-- BEGIN Text provided --

Code Highlighting for the Blog

posted by Jake on

Here are some high-level highlights on what I did to get code highlighting working for the blog. The blog runs on python/django, so this is a very pythonic solution -- which, I have to say, is not a bad solution.

I've always wanted to get some good code highlighting for the code that I wanted to post on the world wide web as I had various adventures in the software development world.

I used a wonderful custom django template filter that someone was kind enough to offer in a snippet (http://www.djangosnippets.org/snippets/119/)that brought all the important pieces together.

I altered it ever so slightly and reproduce it here:

from django import template
register = template.Library()

# Pygments: http://pygments.org -- a generic syntax highlighter.
from pygments import highlight
from pygments.formatters import HtmlFormatter
from pygments.lexers import get_lexer_by_name, guess_lexer

# Python Markdown (dropped in my project directory)

-- END Text provided --
-- BEGIN Dataset rows --

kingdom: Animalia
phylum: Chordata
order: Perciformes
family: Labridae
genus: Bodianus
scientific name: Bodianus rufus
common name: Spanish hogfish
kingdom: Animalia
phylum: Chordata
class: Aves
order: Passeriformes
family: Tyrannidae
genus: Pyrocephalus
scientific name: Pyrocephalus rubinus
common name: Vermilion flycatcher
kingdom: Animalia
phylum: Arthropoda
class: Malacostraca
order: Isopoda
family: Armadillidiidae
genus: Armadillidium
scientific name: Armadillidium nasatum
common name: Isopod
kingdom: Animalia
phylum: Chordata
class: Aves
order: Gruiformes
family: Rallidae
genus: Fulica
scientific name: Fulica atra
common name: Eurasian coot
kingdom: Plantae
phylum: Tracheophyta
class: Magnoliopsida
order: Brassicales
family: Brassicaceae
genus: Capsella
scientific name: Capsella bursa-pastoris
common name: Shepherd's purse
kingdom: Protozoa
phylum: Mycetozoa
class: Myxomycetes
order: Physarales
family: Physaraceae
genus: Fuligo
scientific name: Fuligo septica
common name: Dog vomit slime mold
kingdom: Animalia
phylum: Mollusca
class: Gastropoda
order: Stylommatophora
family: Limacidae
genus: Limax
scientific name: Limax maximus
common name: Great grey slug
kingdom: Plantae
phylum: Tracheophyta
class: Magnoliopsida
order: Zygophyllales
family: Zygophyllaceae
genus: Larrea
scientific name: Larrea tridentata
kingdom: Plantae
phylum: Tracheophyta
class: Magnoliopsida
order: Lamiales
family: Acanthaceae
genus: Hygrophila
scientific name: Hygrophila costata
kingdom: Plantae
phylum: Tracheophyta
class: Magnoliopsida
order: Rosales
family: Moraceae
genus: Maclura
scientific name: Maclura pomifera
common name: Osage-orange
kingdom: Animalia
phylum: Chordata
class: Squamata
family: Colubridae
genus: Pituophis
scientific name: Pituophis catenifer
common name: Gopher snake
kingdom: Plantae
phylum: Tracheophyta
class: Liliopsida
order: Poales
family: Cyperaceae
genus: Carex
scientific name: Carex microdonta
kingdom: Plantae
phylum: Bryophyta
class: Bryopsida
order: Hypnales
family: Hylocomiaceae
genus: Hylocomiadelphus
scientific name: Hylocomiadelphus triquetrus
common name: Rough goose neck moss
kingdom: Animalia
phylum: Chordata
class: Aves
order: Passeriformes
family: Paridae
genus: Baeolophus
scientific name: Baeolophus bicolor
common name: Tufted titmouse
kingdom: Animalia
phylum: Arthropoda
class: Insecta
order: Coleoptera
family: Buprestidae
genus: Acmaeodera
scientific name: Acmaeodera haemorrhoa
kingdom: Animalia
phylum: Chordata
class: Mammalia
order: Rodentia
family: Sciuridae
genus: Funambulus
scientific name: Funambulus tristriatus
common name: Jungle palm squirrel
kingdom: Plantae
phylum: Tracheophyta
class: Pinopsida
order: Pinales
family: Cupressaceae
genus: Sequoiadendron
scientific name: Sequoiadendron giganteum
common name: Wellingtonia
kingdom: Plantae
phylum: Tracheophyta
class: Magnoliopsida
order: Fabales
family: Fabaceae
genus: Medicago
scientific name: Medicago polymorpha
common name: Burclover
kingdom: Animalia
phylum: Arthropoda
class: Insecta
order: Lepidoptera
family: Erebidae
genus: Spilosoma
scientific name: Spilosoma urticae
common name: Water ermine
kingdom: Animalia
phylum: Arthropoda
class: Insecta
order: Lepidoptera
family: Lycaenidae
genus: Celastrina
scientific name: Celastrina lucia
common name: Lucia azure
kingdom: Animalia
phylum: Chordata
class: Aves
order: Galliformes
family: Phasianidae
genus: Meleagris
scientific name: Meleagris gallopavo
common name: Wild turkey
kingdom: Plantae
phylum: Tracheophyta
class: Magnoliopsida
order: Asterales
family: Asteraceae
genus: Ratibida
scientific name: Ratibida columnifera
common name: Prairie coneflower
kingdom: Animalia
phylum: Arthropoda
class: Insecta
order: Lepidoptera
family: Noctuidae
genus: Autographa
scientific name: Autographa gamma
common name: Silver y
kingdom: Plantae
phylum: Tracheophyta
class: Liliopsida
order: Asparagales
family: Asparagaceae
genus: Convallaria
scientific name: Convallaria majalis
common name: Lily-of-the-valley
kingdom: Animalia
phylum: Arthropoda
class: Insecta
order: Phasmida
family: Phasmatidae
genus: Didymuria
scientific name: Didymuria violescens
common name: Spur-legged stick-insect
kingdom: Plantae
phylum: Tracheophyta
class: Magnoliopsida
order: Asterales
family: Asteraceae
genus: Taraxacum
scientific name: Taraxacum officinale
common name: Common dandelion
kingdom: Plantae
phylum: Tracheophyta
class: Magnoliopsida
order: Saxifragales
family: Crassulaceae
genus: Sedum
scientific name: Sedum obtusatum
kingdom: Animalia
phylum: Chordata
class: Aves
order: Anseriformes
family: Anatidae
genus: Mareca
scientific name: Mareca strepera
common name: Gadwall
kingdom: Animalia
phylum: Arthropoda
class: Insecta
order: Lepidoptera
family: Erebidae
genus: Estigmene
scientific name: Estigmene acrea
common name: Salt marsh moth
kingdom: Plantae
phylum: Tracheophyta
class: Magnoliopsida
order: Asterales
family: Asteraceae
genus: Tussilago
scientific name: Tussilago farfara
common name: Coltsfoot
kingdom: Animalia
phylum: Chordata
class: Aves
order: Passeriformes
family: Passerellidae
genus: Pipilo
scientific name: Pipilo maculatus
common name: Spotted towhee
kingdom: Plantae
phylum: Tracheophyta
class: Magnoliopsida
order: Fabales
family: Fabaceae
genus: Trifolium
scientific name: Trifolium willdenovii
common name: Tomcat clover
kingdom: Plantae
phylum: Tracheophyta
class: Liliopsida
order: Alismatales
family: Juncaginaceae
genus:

-- END Dataset rows --

◆ Instructions to follow
Reproduce the full blog post on code highlighting from above, word for word.

◆ Final result
Code Highlighting for the Blog

posted by Jake on

Here are some high-level highlights on what I did to get code highlighting working for the blog. The blog runs on python/django, so this is a very pythonic solution -- which, I have to say, is not a bad solution.

I've always wanted to get some good code highlighting for the code that I wanted to post on the world wide web as I had various adventures in the software development world.

I used a wonderful custom django template filter that someone was kind enough to offer in a snippet (http://www.djangosnippets.org/snippets/119/)that brought all the important pieces together.

I altered it ever so slightly and reproduce it here:

from django import template
register = template.Library()

# Pygments: http://pygments.org -- a generic syntax highlighter.
from pygments import highlight
from pygments.formatters import HtmlFormatter
from pygments.lexers import get_lexer_by_name, guess_lexer

# Python Markdown (dropped in my project directory)